What the task requires: Stop after the line that contains "pinky dip: (668, 517)"; until then, restate each line of the entries word for word from the very first.

▬▬▬▬▬▬▬▬▬▬

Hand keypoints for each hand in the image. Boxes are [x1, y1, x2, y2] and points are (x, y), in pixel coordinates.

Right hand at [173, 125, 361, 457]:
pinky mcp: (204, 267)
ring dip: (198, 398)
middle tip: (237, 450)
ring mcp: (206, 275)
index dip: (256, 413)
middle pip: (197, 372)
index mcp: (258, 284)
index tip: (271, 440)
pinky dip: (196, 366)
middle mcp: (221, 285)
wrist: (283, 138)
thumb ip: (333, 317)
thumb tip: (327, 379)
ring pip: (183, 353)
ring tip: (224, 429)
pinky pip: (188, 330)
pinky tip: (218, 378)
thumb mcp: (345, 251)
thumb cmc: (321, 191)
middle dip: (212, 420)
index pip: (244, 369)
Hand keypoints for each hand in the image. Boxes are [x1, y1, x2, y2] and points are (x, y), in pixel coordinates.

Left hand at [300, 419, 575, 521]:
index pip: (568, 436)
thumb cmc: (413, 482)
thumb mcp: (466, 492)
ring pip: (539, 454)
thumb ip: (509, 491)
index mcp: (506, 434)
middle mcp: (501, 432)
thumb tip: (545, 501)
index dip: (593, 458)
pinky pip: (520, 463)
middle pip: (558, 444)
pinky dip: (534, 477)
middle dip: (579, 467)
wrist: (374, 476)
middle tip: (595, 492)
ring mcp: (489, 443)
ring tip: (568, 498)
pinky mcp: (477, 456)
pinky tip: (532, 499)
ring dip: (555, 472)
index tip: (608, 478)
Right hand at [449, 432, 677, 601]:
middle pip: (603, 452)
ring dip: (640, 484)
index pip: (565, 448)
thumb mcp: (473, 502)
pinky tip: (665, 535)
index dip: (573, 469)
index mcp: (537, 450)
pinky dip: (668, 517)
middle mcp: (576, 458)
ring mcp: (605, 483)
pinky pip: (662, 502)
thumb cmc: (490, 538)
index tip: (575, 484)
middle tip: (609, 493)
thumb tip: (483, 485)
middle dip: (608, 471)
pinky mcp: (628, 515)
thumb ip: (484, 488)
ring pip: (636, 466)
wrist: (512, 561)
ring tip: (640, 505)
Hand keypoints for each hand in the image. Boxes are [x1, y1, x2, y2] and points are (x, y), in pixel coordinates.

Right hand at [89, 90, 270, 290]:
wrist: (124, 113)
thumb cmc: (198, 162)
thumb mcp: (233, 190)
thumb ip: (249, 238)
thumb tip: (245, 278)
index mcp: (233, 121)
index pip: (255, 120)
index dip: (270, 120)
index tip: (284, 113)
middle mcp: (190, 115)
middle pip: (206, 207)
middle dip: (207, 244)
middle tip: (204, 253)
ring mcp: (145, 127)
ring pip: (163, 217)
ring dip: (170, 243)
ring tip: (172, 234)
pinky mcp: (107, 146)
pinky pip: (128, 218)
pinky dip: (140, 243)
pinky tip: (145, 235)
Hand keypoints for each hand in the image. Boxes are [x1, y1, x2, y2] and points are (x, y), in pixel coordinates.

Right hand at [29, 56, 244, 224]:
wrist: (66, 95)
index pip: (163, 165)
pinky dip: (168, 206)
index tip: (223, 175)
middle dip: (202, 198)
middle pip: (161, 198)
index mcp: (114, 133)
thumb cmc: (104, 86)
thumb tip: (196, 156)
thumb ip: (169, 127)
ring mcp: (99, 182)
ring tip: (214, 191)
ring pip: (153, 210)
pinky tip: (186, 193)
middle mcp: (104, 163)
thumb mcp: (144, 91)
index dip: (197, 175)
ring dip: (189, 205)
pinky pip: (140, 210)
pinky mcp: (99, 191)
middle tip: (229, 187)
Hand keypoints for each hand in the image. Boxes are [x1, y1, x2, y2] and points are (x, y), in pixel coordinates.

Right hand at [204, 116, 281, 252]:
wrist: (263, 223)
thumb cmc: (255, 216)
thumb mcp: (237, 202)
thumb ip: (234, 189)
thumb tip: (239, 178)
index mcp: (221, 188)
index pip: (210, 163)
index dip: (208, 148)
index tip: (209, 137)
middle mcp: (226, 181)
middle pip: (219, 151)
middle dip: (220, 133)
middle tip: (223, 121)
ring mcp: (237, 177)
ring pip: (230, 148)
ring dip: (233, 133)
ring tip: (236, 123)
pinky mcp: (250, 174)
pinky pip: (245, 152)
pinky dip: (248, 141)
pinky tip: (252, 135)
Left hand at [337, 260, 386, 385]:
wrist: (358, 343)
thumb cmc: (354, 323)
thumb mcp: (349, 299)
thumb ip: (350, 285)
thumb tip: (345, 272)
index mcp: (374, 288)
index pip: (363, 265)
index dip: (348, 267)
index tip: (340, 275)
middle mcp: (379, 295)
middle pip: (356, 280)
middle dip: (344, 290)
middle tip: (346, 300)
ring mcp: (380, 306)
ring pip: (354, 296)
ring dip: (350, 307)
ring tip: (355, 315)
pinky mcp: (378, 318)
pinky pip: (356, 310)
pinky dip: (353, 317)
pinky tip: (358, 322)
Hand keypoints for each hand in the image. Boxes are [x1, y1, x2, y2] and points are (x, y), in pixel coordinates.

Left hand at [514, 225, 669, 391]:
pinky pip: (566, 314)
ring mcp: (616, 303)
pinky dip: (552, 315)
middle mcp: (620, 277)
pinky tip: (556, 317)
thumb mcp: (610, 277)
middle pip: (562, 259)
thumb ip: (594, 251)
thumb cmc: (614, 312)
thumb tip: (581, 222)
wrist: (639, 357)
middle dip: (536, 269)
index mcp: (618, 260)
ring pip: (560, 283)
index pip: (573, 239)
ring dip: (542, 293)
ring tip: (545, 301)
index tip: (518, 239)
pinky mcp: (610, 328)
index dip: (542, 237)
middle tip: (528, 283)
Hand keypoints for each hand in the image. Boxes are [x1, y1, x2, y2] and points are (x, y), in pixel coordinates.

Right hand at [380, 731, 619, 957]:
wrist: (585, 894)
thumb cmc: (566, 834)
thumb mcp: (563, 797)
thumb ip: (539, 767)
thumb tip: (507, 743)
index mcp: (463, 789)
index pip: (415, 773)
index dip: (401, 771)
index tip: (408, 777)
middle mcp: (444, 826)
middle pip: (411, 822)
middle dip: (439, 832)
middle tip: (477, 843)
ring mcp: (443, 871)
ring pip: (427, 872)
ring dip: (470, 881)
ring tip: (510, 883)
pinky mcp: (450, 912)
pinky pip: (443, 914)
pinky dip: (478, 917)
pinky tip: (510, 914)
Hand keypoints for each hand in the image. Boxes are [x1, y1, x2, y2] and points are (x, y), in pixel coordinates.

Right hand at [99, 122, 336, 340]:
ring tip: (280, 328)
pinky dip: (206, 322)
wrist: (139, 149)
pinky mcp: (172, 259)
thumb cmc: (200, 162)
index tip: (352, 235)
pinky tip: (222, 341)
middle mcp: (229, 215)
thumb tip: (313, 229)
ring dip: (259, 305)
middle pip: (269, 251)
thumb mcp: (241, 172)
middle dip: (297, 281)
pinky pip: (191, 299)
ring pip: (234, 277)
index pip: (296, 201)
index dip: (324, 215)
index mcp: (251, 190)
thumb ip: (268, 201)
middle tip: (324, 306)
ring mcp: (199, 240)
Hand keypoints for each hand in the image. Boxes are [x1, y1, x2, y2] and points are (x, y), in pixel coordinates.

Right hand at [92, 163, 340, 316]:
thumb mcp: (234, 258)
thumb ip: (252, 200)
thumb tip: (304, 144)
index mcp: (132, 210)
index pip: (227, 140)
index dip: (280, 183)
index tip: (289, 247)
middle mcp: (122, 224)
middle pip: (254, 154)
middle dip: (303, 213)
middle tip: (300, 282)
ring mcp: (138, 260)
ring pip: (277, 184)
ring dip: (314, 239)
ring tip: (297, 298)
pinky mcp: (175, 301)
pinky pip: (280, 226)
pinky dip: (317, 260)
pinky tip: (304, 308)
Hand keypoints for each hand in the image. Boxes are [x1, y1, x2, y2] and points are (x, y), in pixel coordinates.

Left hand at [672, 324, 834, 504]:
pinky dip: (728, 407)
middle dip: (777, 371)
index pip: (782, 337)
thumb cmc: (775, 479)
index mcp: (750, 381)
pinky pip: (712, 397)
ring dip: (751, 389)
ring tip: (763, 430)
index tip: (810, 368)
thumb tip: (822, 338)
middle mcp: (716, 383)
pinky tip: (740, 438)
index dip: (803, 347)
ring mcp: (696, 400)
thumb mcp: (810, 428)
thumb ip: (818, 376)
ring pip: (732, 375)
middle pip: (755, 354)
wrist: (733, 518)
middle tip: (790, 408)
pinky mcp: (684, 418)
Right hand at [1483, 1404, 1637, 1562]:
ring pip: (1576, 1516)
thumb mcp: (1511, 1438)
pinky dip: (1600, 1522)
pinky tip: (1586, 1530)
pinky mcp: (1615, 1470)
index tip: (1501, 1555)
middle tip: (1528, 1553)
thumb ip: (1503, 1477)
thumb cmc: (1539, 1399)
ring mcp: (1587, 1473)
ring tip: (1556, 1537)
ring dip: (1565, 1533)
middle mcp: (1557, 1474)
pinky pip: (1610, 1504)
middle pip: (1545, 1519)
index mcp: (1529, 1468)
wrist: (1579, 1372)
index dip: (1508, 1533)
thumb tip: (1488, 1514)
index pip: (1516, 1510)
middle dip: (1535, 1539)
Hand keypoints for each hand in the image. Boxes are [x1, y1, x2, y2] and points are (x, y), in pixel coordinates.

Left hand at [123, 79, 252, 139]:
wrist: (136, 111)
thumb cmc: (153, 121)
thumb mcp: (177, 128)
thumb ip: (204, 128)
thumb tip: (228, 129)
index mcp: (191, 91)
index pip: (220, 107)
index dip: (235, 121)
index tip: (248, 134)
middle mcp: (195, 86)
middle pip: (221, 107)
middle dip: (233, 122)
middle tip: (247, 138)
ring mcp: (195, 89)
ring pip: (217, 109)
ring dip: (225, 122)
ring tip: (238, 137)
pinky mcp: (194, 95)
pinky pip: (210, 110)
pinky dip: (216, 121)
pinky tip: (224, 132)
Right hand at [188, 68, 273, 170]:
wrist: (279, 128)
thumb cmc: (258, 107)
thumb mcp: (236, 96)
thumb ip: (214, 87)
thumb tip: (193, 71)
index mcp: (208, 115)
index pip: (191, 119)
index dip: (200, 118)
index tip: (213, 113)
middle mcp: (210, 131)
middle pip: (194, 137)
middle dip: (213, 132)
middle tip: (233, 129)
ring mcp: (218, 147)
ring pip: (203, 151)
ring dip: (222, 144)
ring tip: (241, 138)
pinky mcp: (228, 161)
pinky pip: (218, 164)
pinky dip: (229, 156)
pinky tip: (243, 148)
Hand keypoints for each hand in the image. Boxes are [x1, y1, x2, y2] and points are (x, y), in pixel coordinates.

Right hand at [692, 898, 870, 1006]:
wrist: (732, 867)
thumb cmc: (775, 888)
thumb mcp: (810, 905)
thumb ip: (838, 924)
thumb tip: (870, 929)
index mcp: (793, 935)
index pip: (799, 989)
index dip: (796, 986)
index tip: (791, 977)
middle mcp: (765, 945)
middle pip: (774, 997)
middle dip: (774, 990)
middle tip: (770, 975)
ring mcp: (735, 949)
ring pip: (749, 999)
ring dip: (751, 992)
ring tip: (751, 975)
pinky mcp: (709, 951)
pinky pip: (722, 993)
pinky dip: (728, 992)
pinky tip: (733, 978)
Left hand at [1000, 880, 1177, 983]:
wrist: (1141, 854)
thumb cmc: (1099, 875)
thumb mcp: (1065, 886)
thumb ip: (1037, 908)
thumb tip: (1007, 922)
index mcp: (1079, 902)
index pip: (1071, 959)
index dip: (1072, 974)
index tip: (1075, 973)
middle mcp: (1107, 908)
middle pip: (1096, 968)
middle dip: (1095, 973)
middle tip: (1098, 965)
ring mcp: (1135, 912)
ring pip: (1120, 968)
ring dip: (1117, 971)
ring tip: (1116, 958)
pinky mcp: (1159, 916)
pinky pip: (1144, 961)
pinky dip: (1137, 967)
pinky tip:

▬▬▬▬▬▬▬▬▬▬

Problem solution:
Hand keypoints for each hand in the image. Boxes are [x1, y1, x2, y2] and points are (x, y), in pixel coordinates.

Right hand at [173, 125, 361, 457]:
pinky mcp: (204, 267)
ring dip: (198, 398)
middle tip: (237, 450)
ring mcp: (206, 275)
index dip: (256, 413)
middle pip: (197, 372)
index mcp: (258, 284)
index tip: (271, 440)
pinky dip: (196, 366)
middle mcp: (221, 285)
wrist: (283, 138)
thumb ip: (333, 317)
thumb tip: (327, 379)
ring pip: (183, 353)
ring tip: (224, 429)
pinky pip: (188, 330)
pinky tip: (218, 378)
thumb mcp: (345, 251)
thumb cmc: (321, 191)
middle dip: (212, 420)
index pip: (244, 369)
Hand keypoints for each hand in the image. Boxes are [x1, y1, x2, y2] and points are (x, y), in pixel coordinates.

Left hand at [300, 419, 575, 521]:
index pip: (568, 436)
thumb cmc: (413, 482)
thumb mcp: (466, 492)
ring pip: (539, 454)
thumb ip: (509, 491)
index mcp: (506, 434)
middle mcp: (501, 432)
thumb tip: (545, 501)
index dip: (593, 458)
pinky pip: (520, 463)
middle pip: (558, 444)
pinky dip: (534, 477)
middle dip: (579, 467)
wrist: (374, 476)
middle tip: (595, 492)
ring mcp: (489, 443)
ring tip: (568, 498)
pinky mcp: (477, 456)
pinky tip: (532, 499)
ring dip: (555, 472)
index tip: (608, 478)
Right hand at [449, 432, 677, 601]:
middle pip: (603, 452)
ring dip: (640, 484)
index pip: (565, 448)
thumb mcp: (473, 502)
pinky tip: (665, 535)
index dip: (573, 469)
index mcp: (537, 450)
pinky dip: (668, 517)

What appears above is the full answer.